= TASK SET =
(1) In the passage on transparency regulation for online platforms, which article of the EU Digital Services Act includes on-site inspections?
(2) Continue the passage on transparency regulation for online platforms from its final sentence.

= TEXT PASSAGE =
━━━━━━

This example is often used in privacy courses to illustrate how surveillance exerts quasi-coercive pressure on those surveilled to conform to external values and expectations.
Transparency in Bentham’s panopticon is a privacy violation. But sometimes we want transparency: If companies have to reveal substantial information about their operations to regulators and to the public, they are more likely to conform to public values and expectations. It is a way to increase public trust. As is often said, sunlight is the best disinfectant.
In the U.S., transparency was the initial way in which regulators like Charles Francis Adams Jr. tried to establish control over railroads. It grew into a broader system of pervasive public utility regulation which persists to this day. Banks and other financial institutions, for instance, are heavily regulated for safety and soundness and to protect financial consumers from unfair, deceptive, or abusive practices. Disclosure of information to bank supervisors and to the public is an essential element in that regulatory structure.
It is only natural that a first step and essential part of a new regulatory system for online platforms should be transparency requirements. For instance, the EU Digital Services Act’s transparency requirements are part of a pervasive regulatory structure that also includes (at Article 54) on-site inspections very much like bank supervisory visits designed to provide some public oversight.
Which Transparency Requirements?
But that general answer does not address the question of why specific disclosure requirements for social media are needed and what harms they are seeking to remedy. Disclosure is costly and time consuming, distracting companies from their real business of providing service to the public. Disclosure requirements demand a careful and measured articulation of the rigorously defined government interests they are serving.
Due Process Protections
The first category of disclosures has to do with due process protections of users in connection with the operation of platform content moderation programs. Disclosures must include content rules in terms of service or community standards; enforcement techniques used such as deleting, demoting, or delaying content; procedures for the public to complain about possible rules violations; procedures for platforms to explain their decisions to affected parties; and procedures for individual appeals in connection with enforcement actions.
Why require standards disclosures and explanations for content moderation decisions? After all, policymakers do not require newspaper editors to reveal their editorial standards or explain their decisions to run a story or a column.

━━━━━━

= SOURCE MATERIAL =
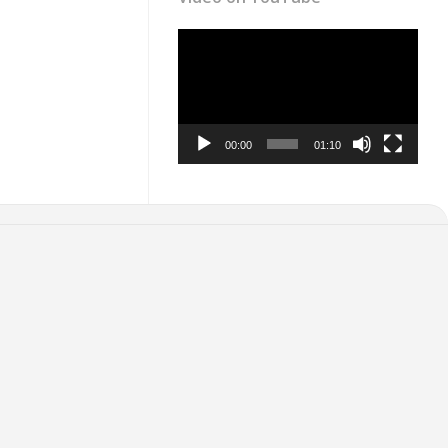
Video
Player
00:00
01:10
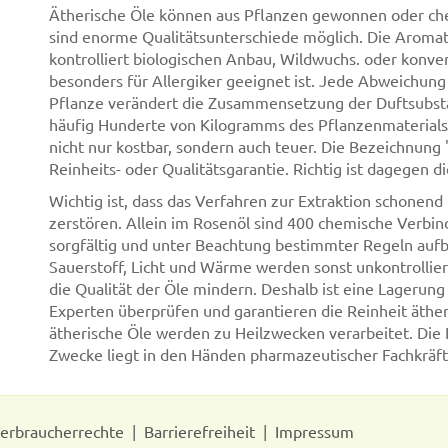
Ätherische Öle können aus Pflanzen gewonnen oder chem
sind enorme Qualitätsunterschiede möglich. Die Aromat
kontrolliert biologischen Anbau, Wildwuchs. oder konve
besonders für Allergiker geeignet ist. Jede Abweichun
Pflanze verändert die Zusammensetzung der Duftsubstan
häufig Hunderte von Kilogramms des Pflanzenmaterials 
nicht nur kostbar, sondern auch teuer. Die Bezeichnung "
Reinheits- oder Qualitätsgarantie. Richtig ist dagegen 
Wichtig ist, dass das Verfahren zur Extraktion schonend 
zerstören. Allein im Rosenöl sind 400 chemische Verbi
sorgfältig und unter Beachtung bestimmter Regeln auf
Sauerstoff, Licht und Wärme werden sonst unkontrollie
die Qualität der Öle mindern. Deshalb ist eine Lagerung
Experten überprüfen und garantieren die Reinheit äther
ätherische Öle werden zu Heilzwecken verarbeitet. Die 
Zwecke liegt in den Händen pharmazeutischer Fachkräft
erbraucherrechte
Barrierefreiheit
Impressum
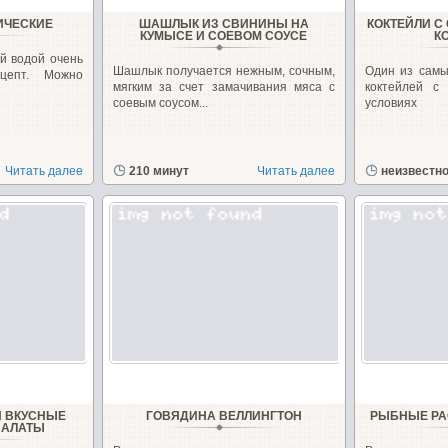
ИЧЕСКИЕ
ШАШЛЫК ИЗ СВИНИНЫ НА
КОКТЕЙЛИ С
КУМЫСЕ И СОЕВОМ СОУСЕ
К
й водой очень
Шашлык получается нежным, сочным,
Один из самы
цепт. Можно
мягким за счет замачивания мяса с
коктейлей с
соевым соусом...
условиях
Читать далее
210 минут
Читать далее
неизвестн
И ВКУСНЫЕ
ГОВЯДИНА ВЕЛЛИНГТОН
РЫБНЫЕ РА
САЛАТЫ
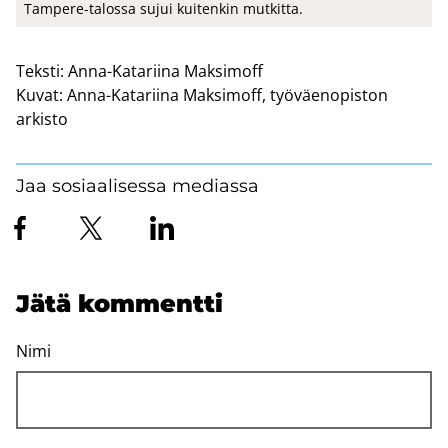
Tampere-​talossa sujui kui­ten­kin mut­kit­ta.
Teksti:
Anna-Katariina Maksimoff
Kuvat:
Anna-Katariina Maksimoff, työväenopiston
arkisto
Jaa sosiaalisessa mediassa
Jätä kom­ment­ti
Nimi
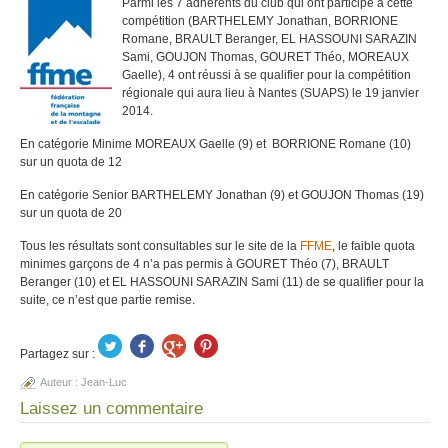
Parmi les 7 adhérents du club qui ont participé à cette
compétition (BARTHELEMY Jonathan, BORRIONE
Romane, BRAULT Beranger, EL HASSOUNI SARAZIN
Sami, GOUJON Thomas, GOURET Théo, MOREAUX
Gaelle), 4 ont réussi à se qualifier pour la compétition
régionale qui aura lieu à Nantes (SUAPS) le 19 janvier
2014.
En catégorie Minime MOREAUX Gaelle (9) et BORRIONE Romane (10)
sur un quota de 12
En catégorie Senior BARTHELEMY Jonathan (9) et GOUJON Thomas (19)
sur un quota de 20
Tous les résultats sont consultables sur le site de la
FFME
, le faible quota
minimes garçons de 4 n’a pas permis à GOURET Théo (7), BRAULT
Beranger (10) et EL HASSOUNI SARAZIN Sami (11) de se qualifier pour la
suite, ce n’est que partie remise.
Partagez sur :
Auteur :
Jean-Luc
Laissez un commentaire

━━━━━━

= SOLVED PROBLEMS =
(1) Article 54

(2)
Part of the answer is that social media have acted like common carriers, providing service in a nondiscriminatory way to all comers, or like places of public accommodation such as restaurants, bars, and amusement parks that are generally open to the public. People have legitimately come to expect that they will have access to social media provided they do not make a nuisance of themselves and do not disrupt others.
Traditional media never held themselves out as publicly available places in part because they did not, and do not now, have the technical capacity to provide service to all comers the way platforms do. So, they are not subject to disclosure and due process requirements the way platforms should be.
A second reason for disclosure is that participation in the larger platforms has become an essential way to participate in contemporary social, political, and economic life. When a platform becomes this important, it has to provide its users with appropriate due process protections.
To some degree, platforms have established these due process protections, but they need to be reinforced with binding legal obligations. In the U.S., Sens. Brian Schatz (D-Hawaii) and John Thune (R-S.D.) introduced the Platform Accountability and Consumer Transparency (PACT) Act and Rep. Jan Schakowsky (D-Ill.) circulated a draft bill in the House to require transparency and accountability in online content moderation programs. In Europe the proposed Digital Services Act (DSA) also imposes due process obligations.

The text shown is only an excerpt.